Select Committee on Agriculture Minutes of Evidence


Supplementary Memorandum submitted by Dr Jean Monro (E13)

OFFER TO THE MINISTRY OF AGRICULTURE, FISHERIES AND FOODS TO ALLOW THEM TO UNDERTAKE A RETROSPECTIVE ANALYSIS OF DATA HELD AT BREAKSPEAR HOSPITAL IN CONNECTION WITH THE VITAMIN B6 DEBATE

  Amongst our patients, some 12,000, we have studied vitamin B6 from a functional point of view for many years. I wish to offer the opportunity to scrutinise our records to the Ministry because this will give them insight into the value of this vitamin. The importance of this is that most general practitioners are inhibited from recommending any dose in excess of 10 mg now because of the bad publicity that this vitamin has had. In my experience it is inhibited by various xenobiotics, in particular products of fungal metabolism as these can be competitive for its site of reception. The requirement of it can be heightened therefore by anybody who has had an extra requirement for antibiotics. After all, vitamin B6 was available in man's diet for aeons, yet antibiotics are only a recent innovation!

  The pathological evaluations which we have undertaken of functional availability of vitamin B6 (by erythrocyte transaminase activity and other methods) have proved that the patients have a deficiency status. Hence, not only would this not have been picked up by other practitioners who may have believed their supplements to be adequate, but also similar patients would now be debarred from their own self-protection.

  In addition I am offering a prospective evaluation to corroborate findings. Our facility should be regarded as a National Resource Centre in many respects as we have a unique and comprehensive documentation of such people at the outset prior to any prescribed treatment.

  People are defined as patients when they attend a doctor. They do not change state in that instant from being well to ill. They present with symptoms anywhere along a continuum of health to illness, but they may simply be regarded at that moment as "public". The patients who come to me may have seen many other doctors before they attend me. In fact in an independent market research survey 12.5 years on average had elapsed before their first seeking any help and attending me. None of the doctors had prescribed vitamin products. This is because most doctors have between three and 10 hours education on nutrition in their undergraduate curriculum, despite the fact that the majority of illnesses have a component of lifestyle and nutritional input. These patients have generally, in desperation, been attempting to take dietary supplements sold under food law to improve their condition or well-being.

  There is no such data-bank as ours available elsewhere, I believe, because we tend to assess a patient's nutritional status when they first attend.

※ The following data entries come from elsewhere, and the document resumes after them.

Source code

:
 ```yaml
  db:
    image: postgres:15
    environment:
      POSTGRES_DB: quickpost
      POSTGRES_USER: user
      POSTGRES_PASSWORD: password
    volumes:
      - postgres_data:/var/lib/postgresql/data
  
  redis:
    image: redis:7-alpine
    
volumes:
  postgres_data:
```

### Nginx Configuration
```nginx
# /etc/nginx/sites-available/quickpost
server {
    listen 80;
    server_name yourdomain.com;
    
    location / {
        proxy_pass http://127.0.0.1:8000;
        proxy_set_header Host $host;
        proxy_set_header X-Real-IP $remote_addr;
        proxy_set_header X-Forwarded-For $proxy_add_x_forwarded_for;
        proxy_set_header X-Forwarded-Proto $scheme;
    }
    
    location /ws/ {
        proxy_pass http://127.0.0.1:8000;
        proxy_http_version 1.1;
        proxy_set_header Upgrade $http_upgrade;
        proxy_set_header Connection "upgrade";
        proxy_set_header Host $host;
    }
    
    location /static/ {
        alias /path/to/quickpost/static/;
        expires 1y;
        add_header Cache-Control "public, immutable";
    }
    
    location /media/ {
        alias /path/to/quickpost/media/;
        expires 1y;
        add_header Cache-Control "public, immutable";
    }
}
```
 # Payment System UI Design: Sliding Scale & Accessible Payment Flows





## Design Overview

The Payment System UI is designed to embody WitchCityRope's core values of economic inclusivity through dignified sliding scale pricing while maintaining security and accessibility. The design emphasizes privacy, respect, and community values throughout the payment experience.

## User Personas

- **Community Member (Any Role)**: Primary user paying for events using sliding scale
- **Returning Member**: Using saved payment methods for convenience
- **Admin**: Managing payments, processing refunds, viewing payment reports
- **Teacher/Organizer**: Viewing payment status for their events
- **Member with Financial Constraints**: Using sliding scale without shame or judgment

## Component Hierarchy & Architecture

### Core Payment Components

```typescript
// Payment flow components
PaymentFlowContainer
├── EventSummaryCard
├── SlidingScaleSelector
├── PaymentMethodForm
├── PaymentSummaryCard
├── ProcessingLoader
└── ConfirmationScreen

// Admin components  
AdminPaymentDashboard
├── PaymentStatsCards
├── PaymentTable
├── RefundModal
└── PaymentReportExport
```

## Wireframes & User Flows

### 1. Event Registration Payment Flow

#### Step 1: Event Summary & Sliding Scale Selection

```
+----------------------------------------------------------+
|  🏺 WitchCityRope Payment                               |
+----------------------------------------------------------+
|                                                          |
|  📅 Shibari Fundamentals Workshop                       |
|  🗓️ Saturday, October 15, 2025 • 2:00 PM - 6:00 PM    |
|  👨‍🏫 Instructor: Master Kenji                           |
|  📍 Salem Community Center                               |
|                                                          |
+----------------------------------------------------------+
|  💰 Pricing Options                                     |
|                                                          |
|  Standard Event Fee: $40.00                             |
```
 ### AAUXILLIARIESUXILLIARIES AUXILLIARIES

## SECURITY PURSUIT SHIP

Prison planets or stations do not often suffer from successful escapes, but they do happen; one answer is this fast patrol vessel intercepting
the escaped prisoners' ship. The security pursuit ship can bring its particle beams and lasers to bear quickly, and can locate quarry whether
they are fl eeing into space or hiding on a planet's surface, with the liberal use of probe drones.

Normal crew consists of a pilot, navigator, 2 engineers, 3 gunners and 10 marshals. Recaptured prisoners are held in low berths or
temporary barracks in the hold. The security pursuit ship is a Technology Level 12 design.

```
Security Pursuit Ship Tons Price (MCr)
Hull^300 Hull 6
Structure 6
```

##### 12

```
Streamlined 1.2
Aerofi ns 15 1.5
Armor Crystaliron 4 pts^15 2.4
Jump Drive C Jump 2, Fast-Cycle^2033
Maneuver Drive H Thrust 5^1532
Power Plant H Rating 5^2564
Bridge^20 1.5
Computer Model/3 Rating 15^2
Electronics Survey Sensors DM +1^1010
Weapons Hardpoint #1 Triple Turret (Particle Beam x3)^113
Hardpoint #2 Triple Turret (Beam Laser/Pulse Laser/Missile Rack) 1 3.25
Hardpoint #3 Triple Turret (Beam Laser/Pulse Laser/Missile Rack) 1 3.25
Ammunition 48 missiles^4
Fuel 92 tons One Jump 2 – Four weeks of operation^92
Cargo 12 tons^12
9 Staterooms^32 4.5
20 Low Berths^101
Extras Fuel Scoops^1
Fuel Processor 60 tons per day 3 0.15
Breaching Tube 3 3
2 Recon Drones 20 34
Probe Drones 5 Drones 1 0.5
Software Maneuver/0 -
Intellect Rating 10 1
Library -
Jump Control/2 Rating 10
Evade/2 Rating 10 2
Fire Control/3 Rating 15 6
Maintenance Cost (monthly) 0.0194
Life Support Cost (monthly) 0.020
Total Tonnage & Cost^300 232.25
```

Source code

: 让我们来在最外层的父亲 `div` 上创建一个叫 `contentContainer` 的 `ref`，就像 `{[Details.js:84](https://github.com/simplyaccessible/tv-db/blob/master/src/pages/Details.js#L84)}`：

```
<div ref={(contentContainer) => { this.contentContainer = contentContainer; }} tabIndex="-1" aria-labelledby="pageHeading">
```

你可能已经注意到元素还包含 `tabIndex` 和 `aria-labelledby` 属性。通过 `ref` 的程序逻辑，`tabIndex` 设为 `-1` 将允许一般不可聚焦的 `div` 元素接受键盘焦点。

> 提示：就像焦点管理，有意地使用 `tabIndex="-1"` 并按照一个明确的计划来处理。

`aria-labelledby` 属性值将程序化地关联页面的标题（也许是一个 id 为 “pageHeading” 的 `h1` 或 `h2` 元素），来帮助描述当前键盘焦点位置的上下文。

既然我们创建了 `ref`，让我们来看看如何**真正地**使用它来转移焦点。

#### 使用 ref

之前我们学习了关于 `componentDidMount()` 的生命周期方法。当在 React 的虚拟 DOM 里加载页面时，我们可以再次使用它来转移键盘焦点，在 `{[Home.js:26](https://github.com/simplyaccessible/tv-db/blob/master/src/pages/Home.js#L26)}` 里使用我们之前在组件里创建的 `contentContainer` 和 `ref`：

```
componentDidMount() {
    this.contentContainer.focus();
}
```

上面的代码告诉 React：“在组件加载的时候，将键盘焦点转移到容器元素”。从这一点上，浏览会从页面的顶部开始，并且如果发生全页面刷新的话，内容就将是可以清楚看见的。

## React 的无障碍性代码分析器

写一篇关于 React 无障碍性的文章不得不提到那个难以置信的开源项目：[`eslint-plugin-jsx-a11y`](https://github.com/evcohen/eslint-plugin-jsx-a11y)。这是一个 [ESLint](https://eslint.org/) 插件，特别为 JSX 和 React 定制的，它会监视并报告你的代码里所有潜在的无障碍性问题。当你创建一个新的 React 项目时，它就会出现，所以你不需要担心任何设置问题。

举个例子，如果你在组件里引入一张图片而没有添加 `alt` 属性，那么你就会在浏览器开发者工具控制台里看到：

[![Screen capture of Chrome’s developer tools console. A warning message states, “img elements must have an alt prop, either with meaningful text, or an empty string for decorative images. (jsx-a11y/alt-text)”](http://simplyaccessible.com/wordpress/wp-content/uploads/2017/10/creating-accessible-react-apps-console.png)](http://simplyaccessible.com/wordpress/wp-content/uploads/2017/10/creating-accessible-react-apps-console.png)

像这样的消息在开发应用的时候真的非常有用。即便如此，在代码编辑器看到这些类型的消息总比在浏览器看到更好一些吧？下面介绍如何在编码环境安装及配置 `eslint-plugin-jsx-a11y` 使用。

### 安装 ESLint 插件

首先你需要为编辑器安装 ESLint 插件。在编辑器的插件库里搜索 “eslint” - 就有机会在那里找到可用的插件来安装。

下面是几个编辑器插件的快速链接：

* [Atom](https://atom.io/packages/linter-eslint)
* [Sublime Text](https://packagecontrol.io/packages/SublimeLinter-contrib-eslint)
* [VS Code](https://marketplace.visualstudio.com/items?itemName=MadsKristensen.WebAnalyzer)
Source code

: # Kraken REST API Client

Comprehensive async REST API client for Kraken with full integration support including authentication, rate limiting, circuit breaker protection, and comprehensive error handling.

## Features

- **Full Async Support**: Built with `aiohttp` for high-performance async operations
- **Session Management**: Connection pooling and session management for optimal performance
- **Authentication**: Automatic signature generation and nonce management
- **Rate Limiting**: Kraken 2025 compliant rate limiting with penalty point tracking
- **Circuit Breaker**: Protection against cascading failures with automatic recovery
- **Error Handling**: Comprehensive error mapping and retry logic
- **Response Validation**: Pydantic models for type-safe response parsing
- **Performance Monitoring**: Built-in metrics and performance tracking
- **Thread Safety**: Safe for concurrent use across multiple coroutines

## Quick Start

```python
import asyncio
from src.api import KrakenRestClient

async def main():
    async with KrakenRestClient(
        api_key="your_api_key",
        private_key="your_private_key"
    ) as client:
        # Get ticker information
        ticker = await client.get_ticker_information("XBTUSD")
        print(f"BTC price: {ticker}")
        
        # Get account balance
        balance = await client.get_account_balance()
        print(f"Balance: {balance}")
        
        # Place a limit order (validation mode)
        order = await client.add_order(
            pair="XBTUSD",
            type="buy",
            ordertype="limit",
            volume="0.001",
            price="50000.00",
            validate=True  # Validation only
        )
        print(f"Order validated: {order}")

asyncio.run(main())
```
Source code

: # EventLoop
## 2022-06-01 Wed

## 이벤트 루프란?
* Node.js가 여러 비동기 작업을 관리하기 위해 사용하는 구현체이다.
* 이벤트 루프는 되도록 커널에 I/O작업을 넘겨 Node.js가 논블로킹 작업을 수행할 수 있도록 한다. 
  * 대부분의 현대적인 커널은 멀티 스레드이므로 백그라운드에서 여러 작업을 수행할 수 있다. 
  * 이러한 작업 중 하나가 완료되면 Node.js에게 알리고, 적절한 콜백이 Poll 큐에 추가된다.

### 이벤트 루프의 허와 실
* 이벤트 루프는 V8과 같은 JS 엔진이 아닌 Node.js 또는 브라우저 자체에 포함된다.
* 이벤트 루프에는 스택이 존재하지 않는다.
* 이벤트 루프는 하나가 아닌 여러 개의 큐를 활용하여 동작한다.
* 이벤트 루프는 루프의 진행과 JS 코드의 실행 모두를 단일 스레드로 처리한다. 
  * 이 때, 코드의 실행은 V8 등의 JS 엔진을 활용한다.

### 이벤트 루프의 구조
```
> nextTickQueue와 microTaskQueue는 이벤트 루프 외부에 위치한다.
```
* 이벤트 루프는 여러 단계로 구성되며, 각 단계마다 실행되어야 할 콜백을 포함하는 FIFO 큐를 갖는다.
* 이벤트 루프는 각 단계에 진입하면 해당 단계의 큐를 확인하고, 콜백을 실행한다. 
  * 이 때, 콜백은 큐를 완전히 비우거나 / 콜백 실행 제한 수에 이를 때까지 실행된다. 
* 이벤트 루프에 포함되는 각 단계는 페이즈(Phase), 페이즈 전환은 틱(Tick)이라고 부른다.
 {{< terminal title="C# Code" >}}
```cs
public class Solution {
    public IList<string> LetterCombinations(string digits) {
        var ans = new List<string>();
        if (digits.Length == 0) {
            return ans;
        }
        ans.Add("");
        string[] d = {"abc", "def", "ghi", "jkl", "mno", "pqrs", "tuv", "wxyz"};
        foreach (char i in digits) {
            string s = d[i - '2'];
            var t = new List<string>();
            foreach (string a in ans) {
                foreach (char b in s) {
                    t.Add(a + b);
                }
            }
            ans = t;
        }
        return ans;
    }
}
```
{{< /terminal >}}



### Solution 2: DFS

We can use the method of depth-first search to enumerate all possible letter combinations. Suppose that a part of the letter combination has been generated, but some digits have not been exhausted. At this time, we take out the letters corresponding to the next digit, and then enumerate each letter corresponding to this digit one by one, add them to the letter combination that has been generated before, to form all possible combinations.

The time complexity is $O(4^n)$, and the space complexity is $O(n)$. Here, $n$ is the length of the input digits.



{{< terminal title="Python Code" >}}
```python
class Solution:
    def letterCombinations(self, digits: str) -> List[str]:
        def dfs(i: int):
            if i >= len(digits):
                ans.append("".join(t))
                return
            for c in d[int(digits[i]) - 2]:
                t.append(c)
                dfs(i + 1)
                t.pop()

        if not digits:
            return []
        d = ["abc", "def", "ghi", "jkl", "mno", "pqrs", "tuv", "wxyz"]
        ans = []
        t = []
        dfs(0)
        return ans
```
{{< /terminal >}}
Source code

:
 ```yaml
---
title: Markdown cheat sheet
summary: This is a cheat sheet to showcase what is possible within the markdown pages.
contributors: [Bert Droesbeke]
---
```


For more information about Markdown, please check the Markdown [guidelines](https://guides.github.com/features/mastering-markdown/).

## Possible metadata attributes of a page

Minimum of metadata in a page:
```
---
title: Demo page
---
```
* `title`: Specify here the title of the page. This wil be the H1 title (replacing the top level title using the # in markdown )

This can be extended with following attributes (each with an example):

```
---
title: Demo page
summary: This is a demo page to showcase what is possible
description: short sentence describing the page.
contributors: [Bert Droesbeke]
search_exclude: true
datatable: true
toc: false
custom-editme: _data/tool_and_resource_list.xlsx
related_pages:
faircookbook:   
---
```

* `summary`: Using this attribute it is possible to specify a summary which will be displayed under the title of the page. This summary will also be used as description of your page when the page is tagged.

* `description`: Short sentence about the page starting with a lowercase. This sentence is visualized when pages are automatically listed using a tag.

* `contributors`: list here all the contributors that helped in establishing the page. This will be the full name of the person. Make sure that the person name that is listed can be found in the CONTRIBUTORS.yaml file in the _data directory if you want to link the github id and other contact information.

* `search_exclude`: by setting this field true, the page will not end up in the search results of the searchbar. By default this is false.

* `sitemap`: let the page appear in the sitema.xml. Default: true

Therefore, before any treatment is undertaken for whatever their condition, these patients are simply members of the public who may or may not have taken vitamin B6 prior to attending.

  We have assessed the functional status of B6 in these patients by its effect on red cell enzymes, whose performance is impaired in a deficiency state. We therefore have, amongst our 12,000 patients group, a large number of people who have been assessed in this way. We also now have a large number of people whose vitamin B6 status has been assessed through lymphocyte growth factors following mitogen stimulation, which is another technique for B6 evaluation. The reason why these two methods are chosen is because it is difficult to assess the level of a vitamin which is only in trace amounts in the tissues of the body.

  Our data, therefore, has documentation of random members of the population who have happened to attend this hospital for evaluation, and whose nutritional status, including vitamin B6 levels, has been established before they receive any treatment. This is therefore an evaluation of the random, untreated population, only skewed by the fact that they attend the Breakspear Hospital. All these patients will also have been neurologically examined and whether or not a neuropathy is present will have been established. Because this is a population whose B6 levels have been evaluated before any treatment has been received, it therefore reflects the population at large who are able to get to health food shops to buy dietary supplements under the food law, and should be of interest to the Ministry of Agriculture, Fisheries and Foods.

THE EVALUATIONS WILL PROVE THAT WHAT HAS BEEN AVAILABLE TO THIS POPULATION HAS BEEN SAFE FOR THE POPULATION AT LARGE IN THIS COUNTRY.

  Scrutiny of our records as a retrospective analysis of the population's B6 levels and functional requirements from a random selection of the people would provide a more definitive evaluation than has previously been available of a population study. It may also be a real breakthrough for people in this country, the Ministry of Agriculture Fisheries and Foods, and might solve the controversy over vitamin B6.

  If the Ministry were to avail itself in this offer, the Environmental Medicine Foundation can be an intermediary as they have agreed to act as a collaborator.